Sectors: Consumer Discretionary (XLY), Consumer Staples (XLP), Energy (XLE), Financials (XLF), Healthcare (XLV), Industrials (XLI), Materials (XLB), Real Estate (IYR), Utilities (XLU) | Broad Market: S&P 500 (SPY), Nasdaq 100 (QQQ), S&P 400 Mid Cap (MDY), S&P 500 Growth (IVW), Dow Jones Industrial Average (DIA), Micro Cap (IWC) | Small Cap: S&P 600 Growth (IJT), S&P 600 Value (IJS) | Thematic: Semiconductors (SMH), Biotech (IBB), Aerospace & Defense (PPA), Banks (KBE), Gold Miners (GDX), Energy Infrastructure/MLPs (AMLP), Internet (FDN), Nasdaq Next Generation (VNQ)

Two independent passes run across this universe:

Stochastic Momentum: ETFs are ranked by 3-period stochastic and the top 5 advance — capturing those with the strongest immediate price momentum.

Relative Strength + Alpha: ETFs are ranked by 9-period relative strength, the top 15 advance, and then the bottom 5 by 24-period alpha are selected — identifying ETFs with strong recent momentum that have not yet fully priced in their longer-term outperformance potential.

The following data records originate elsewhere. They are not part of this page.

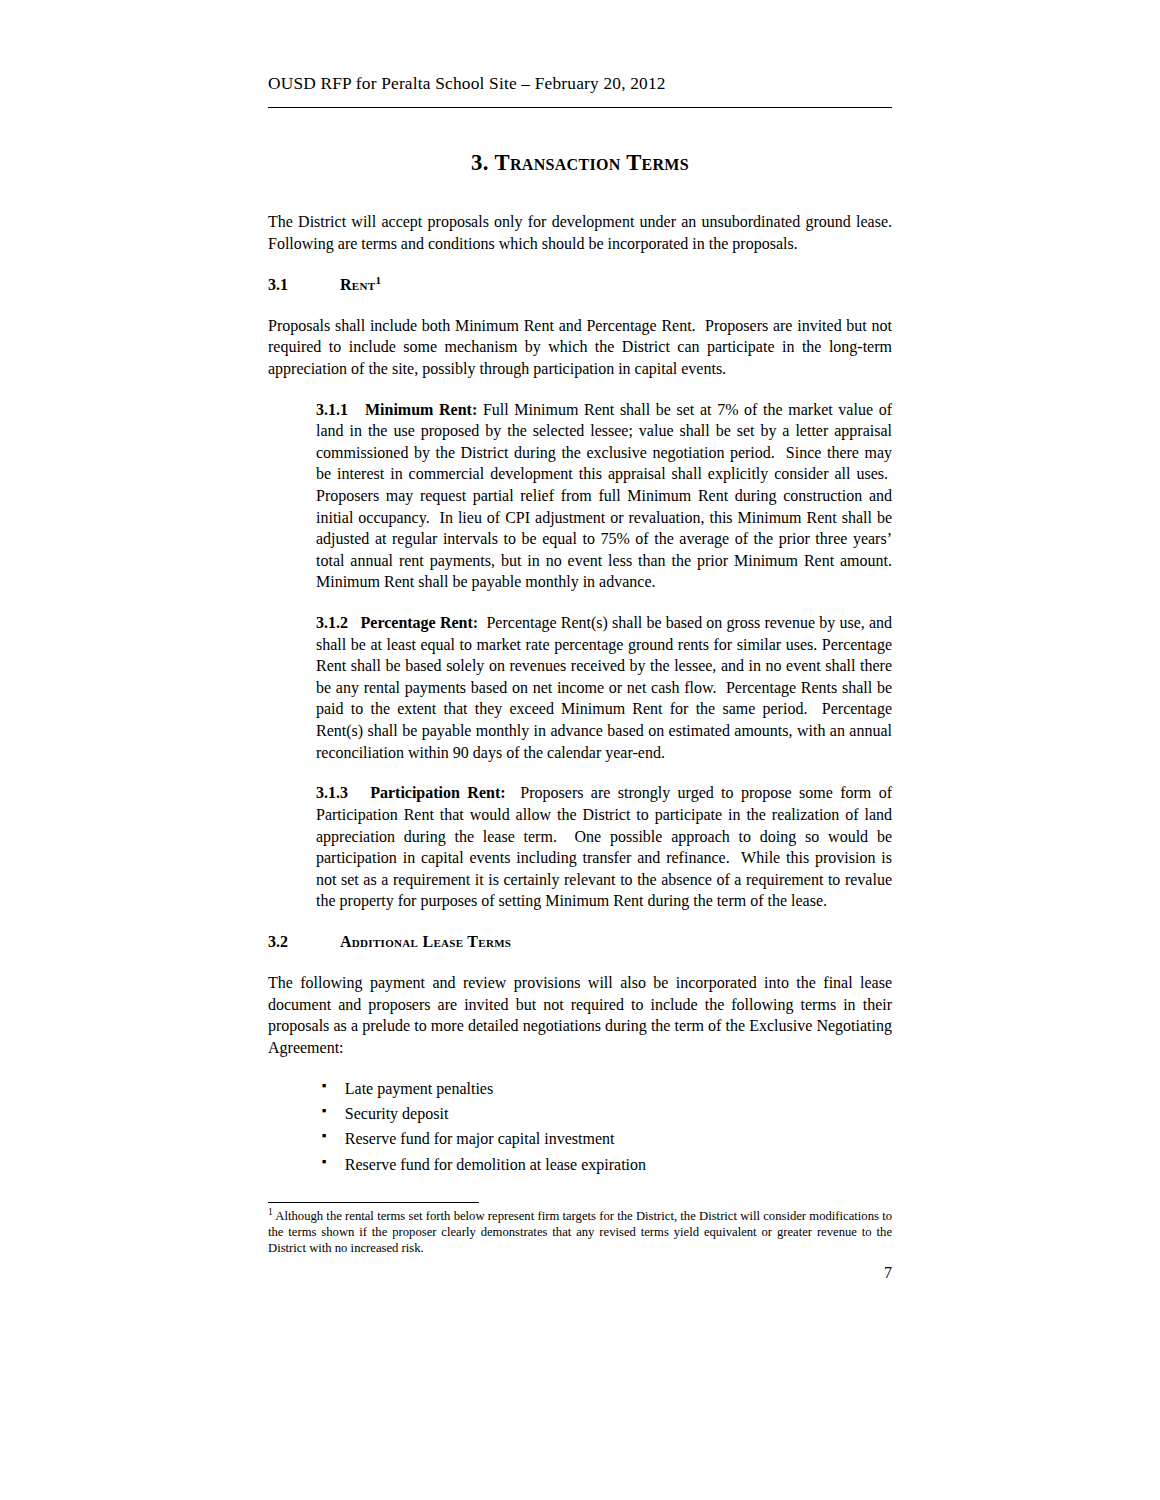OUSD RFP for Peralta School Site – February 20, 2012
3. Transaction Terms
The District will accept proposals only for development under an unsubordinated ground lease. Following are terms and conditions which should be incorporated in the proposals.
3.1 Rent1
Proposals shall include both Minimum Rent and Percentage Rent. Proposers are invited but not required to include some mechanism by which the District can participate in the long-term appreciation of the site, possibly through participation in capital events.
3.1.1 Minimum Rent: Full Minimum Rent shall be set at 7% of the market value of land in the use proposed by the selected lessee; value shall be set by a letter appraisal commissioned by the District during the exclusive negotiation period. Since there may be interest in commercial development this appraisal shall explicitly consider all uses. Proposers may request partial relief from full Minimum Rent during construction and initial occupancy. In lieu of CPI adjustment or revaluation, this Minimum Rent shall be adjusted at regular intervals to be equal to 75% of the average of the prior three years’ total annual rent payments, but in no event less than the prior Minimum Rent amount. Minimum Rent shall be payable monthly in advance.
3.1.2 Percentage Rent: Percentage Rent(s) shall be based on gross revenue by use, and shall be at least equal to market rate percentage ground rents for similar uses. Percentage Rent shall be based solely on revenues received by the lessee, and in no event shall there be any rental payments based on net income or net cash flow. Percentage Rents shall be paid to the extent that they exceed Minimum Rent for the same period. Percentage Rent(s) shall be payable monthly in advance based on estimated amounts, with an annual reconciliation within 90 days of the calendar year-end.
3.1.3 Participation Rent: Proposers are strongly urged to propose some form of Participation Rent that would allow the District to participate in the realization of land appreciation during the lease term. One possible approach to doing so would be participation in capital events including transfer and refinance. While this provision is not set as a requirement it is certainly relevant to the absence of a requirement to revalue the property for purposes of setting Minimum Rent during the term of the lease.
3.2 Additional Lease Terms
The following payment and review provisions will also be incorporated into the final lease document and proposers are invited but not required to include the following terms in their proposals as a prelude to more detailed negotiations during the term of the Exclusive Negotiating Agreement:
Late payment penalties
Security deposit
Reserve fund for major capital investment
Reserve fund for demolition at lease expiration
1 Although the rental terms set forth below represent firm targets for the District, the District will consider modifications to the terms shown if the proposer clearly demonstrates that any revised terms yield equivalent or greater revenue to the District with no increased risk.
7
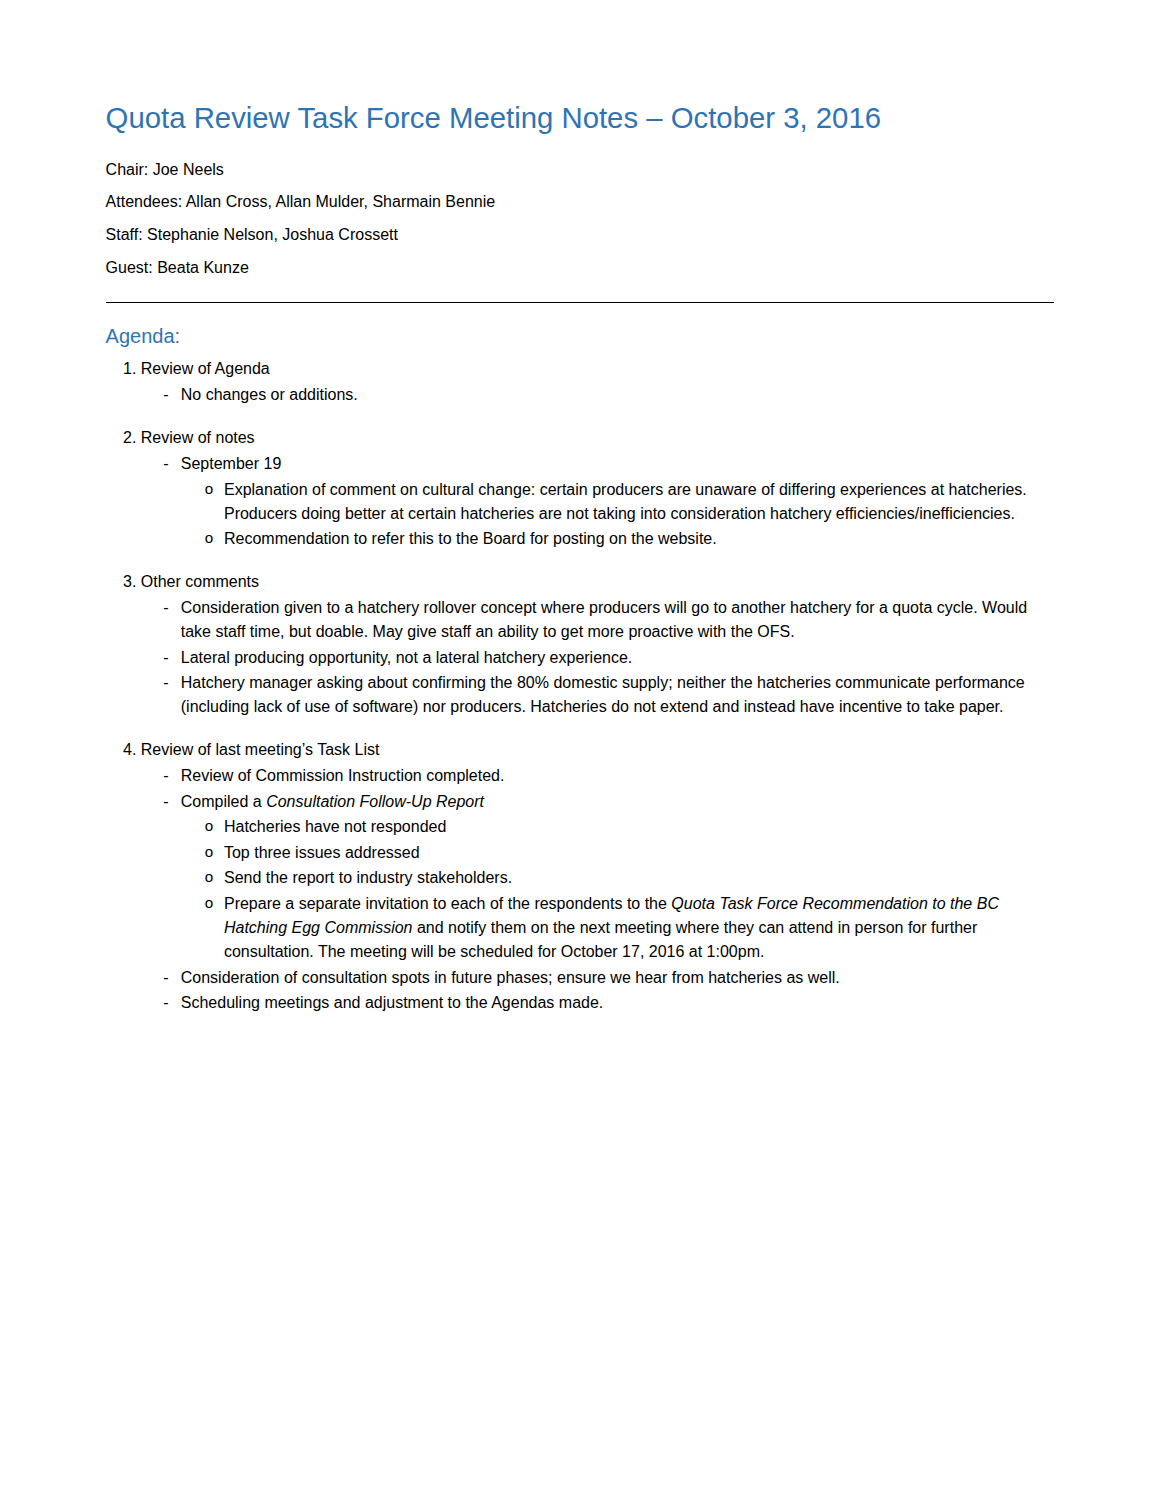Quota Review Task Force Meeting Notes – October 3, 2016
Chair: Joe Neels
Attendees: Allan Cross, Allan Mulder, Sharmain Bennie
Staff: Stephanie Nelson, Joshua Crossett
Guest: Beata Kunze
Agenda:
Review of Agenda
No changes or additions.
Review of notes
September 19
Explanation of comment on cultural change: certain producers are unaware of differing experiences at hatcheries. Producers doing better at certain hatcheries are not taking into consideration hatchery efficiencies/inefficiencies.
Recommendation to refer this to the Board for posting on the website.
Other comments
Consideration given to a hatchery rollover concept where producers will go to another hatchery for a quota cycle. Would take staff time, but doable. May give staff an ability to get more proactive with the OFS.
Lateral producing opportunity, not a lateral hatchery experience.
Hatchery manager asking about confirming the 80% domestic supply; neither the hatcheries communicate performance (including lack of use of software) nor producers. Hatcheries do not extend and instead have incentive to take paper.
Review of last meeting’s Task List
Review of Commission Instruction completed.
Compiled a Consultation Follow-Up Report
Hatcheries have not responded
Top three issues addressed
Send the report to industry stakeholders.
Prepare a separate invitation to each of the respondents to the Quota Task Force Recommendation to the BC Hatching Egg Commission and notify them on the next meeting where they can attend in person for further consultation. The meeting will be scheduled for October 17, 2016 at 1:00pm.
Consideration of consultation spots in future phases; ensure we hear from hatcheries as well.
Scheduling meetings and adjustment to the Agendas made.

The final portfolio holds up to 5 ETFs drawn from the 85th percentile of the combined ranking.

Potential Advantages

The universe strikes a deliberate balance between breadth and focus. Broad market and sector ETFs provide the stable core; thematic ETFs like Semiconductors (SMH), Biotech (IBB), and Internet (FDN) give the model access to pockets of the market that can generate outsized returns when their underlying themes are in favor. By including both, the The iQ Equity ETF Growth Model is not limited to index-level performance but is not chasing speculative niches either.

The two-pass structure gives the selection real texture. The stochastic pass finds what is moving right now. The relative strength plus alpha pass finds what has been outperforming on a sustained basis but where the alpha still has room to run. Together they favor ETFs with momentum that is both current and durable. The hold-until-top-15 buffer rule keeps the portfolio stable, avoiding the constant churn that undermines many momentum-based strategies.

Potential Risks: A momentum-driven model will always be somewhat late to a rotation — confirmed strength means some of the move has already happened. In fast-shifting markets, the quarterly reconstitution and the top-15 buffer rule can leave deteriorating positions in the portfolio longer than a more reactive process would allow. Thematic ETFs like Gold Miners (GDX) and Energy Infrastructure (AMLP) can be highly volatile and cyclical, and when they are in favor the model may concentrate there in ways that feel uncomfortable relative to a broad equity benchmark.